## [Task instructions]
(A) Rewrite the text on the three lands of Denmark from "- Zealand (Sjælland)" up to and including "island of Fyn.", putting "Aarhus" wherever "Viborg" appears.
(B) In the text on the three lands of Denmark, which towns are named as centers of the lands?
(C) According to the text on the three lands of Denmark, what are the two High Court districts into which Denmark is currently divided?

━━━━━ Page excerpt

The three lands of Denmark historically formed the Danish kingdom from its unification and consolidation in the 10th century until the 17th century:

- Zealand (Sjælland) and the islands south of it, with Roskilde as a centre
- Jutland (Jylland), the western peninsula, with Viborg as a centre and the island of Fyn.
- Scania (Skåneland) (until 1658) on the Scandinavian Peninsula, with Lund as a centre

Each of the lands retained its own thing (ting) and statute laws until the late medieval times (Jutlandic Law, Zealandic Law, and Scanian Law). Although Denmark was a unified kingdom, the custom of rendering homage to the King at the three individual assemblies remained. A remnant is the current division of Denmark into two High Court districts, the Eastern and Western High Courts.

━━━━━━━━━━
━━━━━ Recorded information

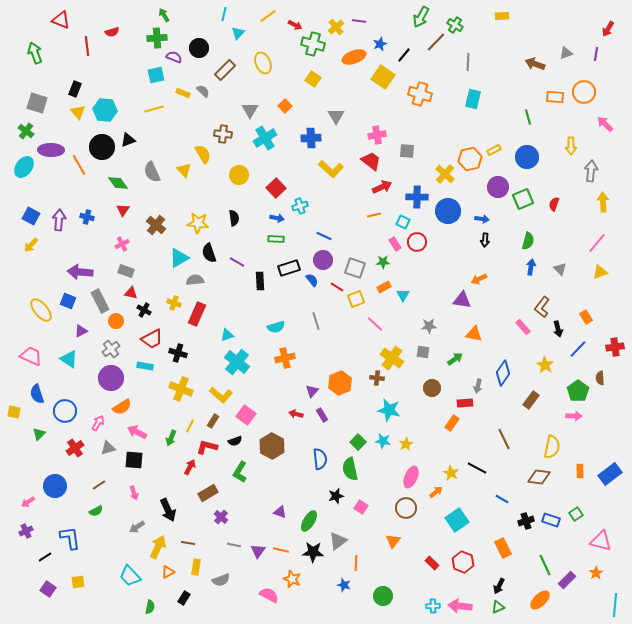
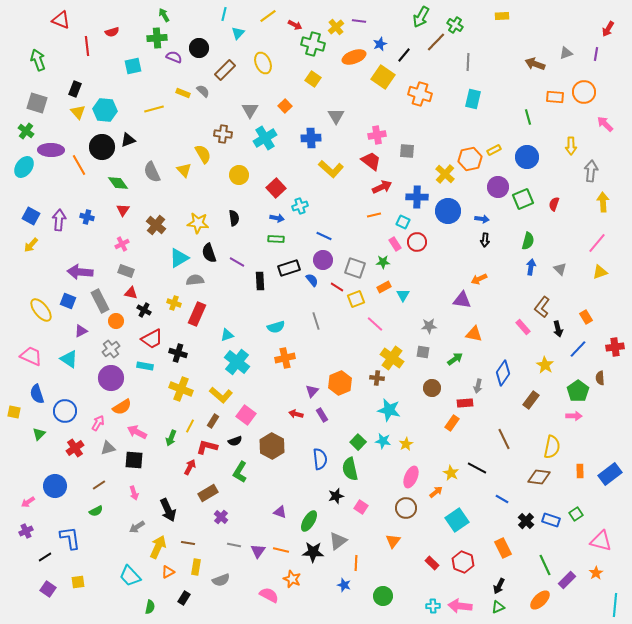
green arrow at (35, 53): moved 3 px right, 7 px down
cyan square at (156, 75): moved 23 px left, 9 px up
black cross at (526, 521): rotated 28 degrees counterclockwise
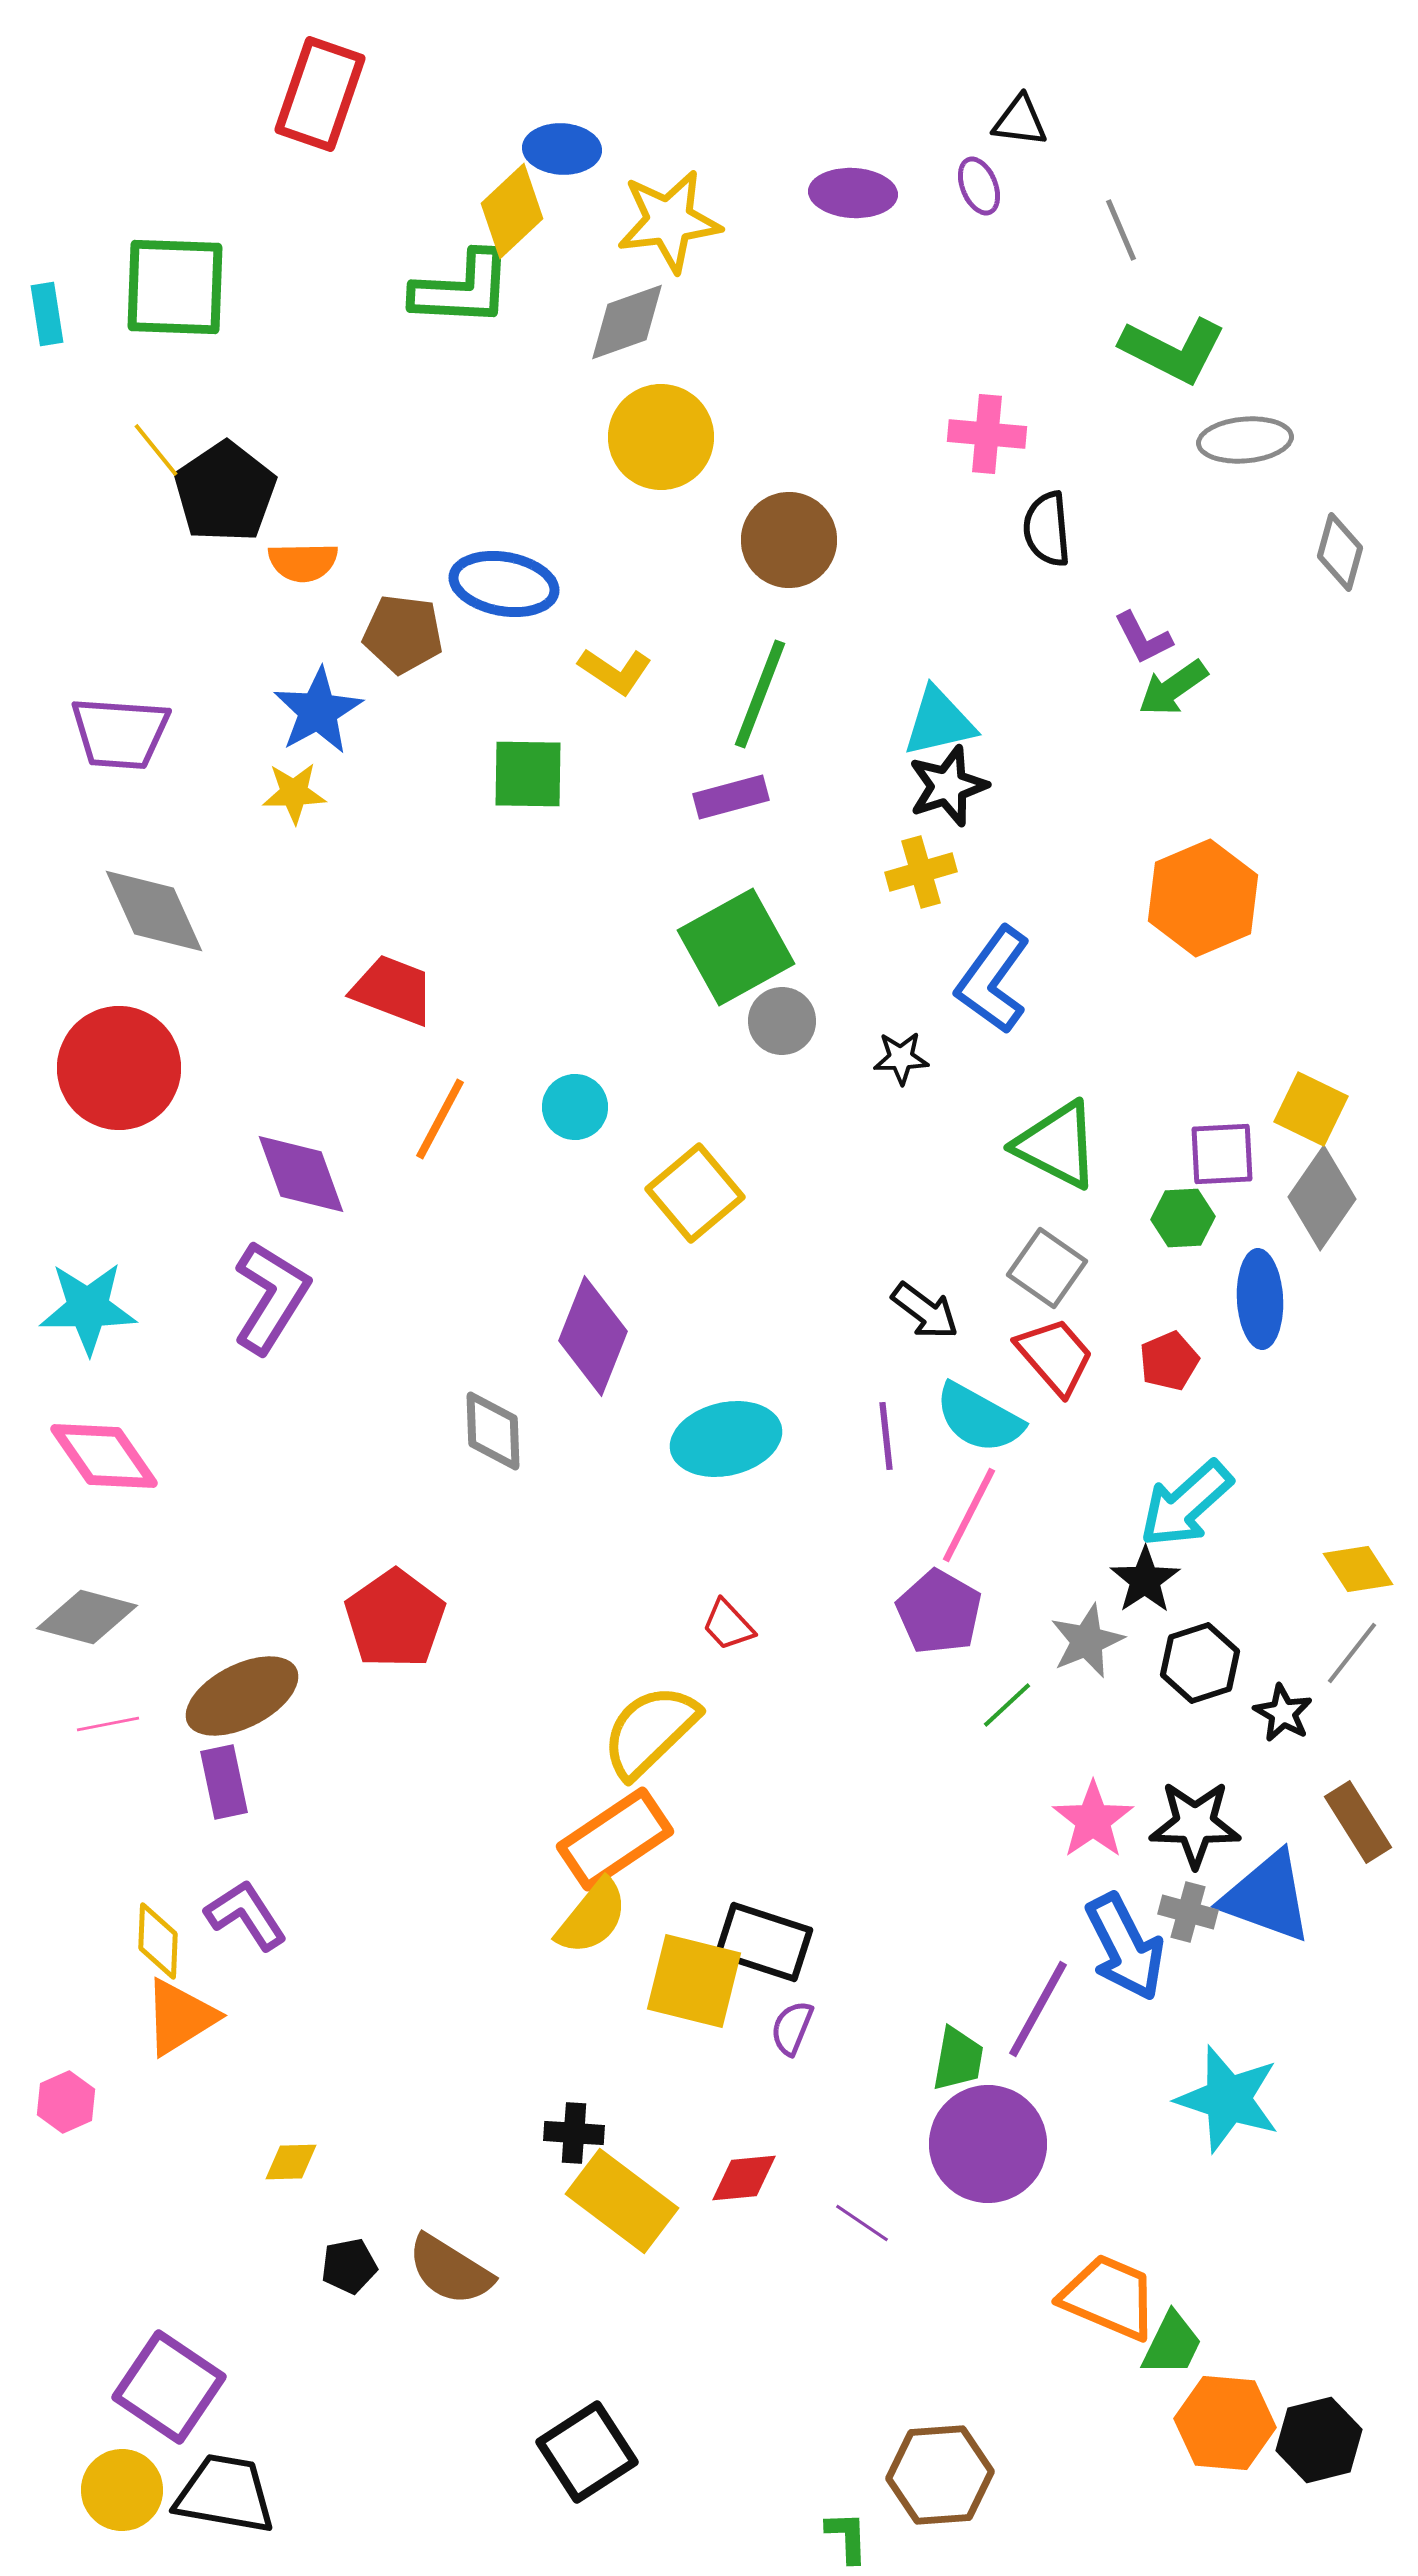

━━━━━━━━━━

## [Set of answers]
(A)
- Zealand (Sjælland) and the islands south of it, with Roskilde as a centre
- Jutland (Jylland), the western peninsula, with Aarhus as a centre and the island of Fyn.

(B) Roskilde, Viborg, Lund

(C) The Eastern and Western High Courts.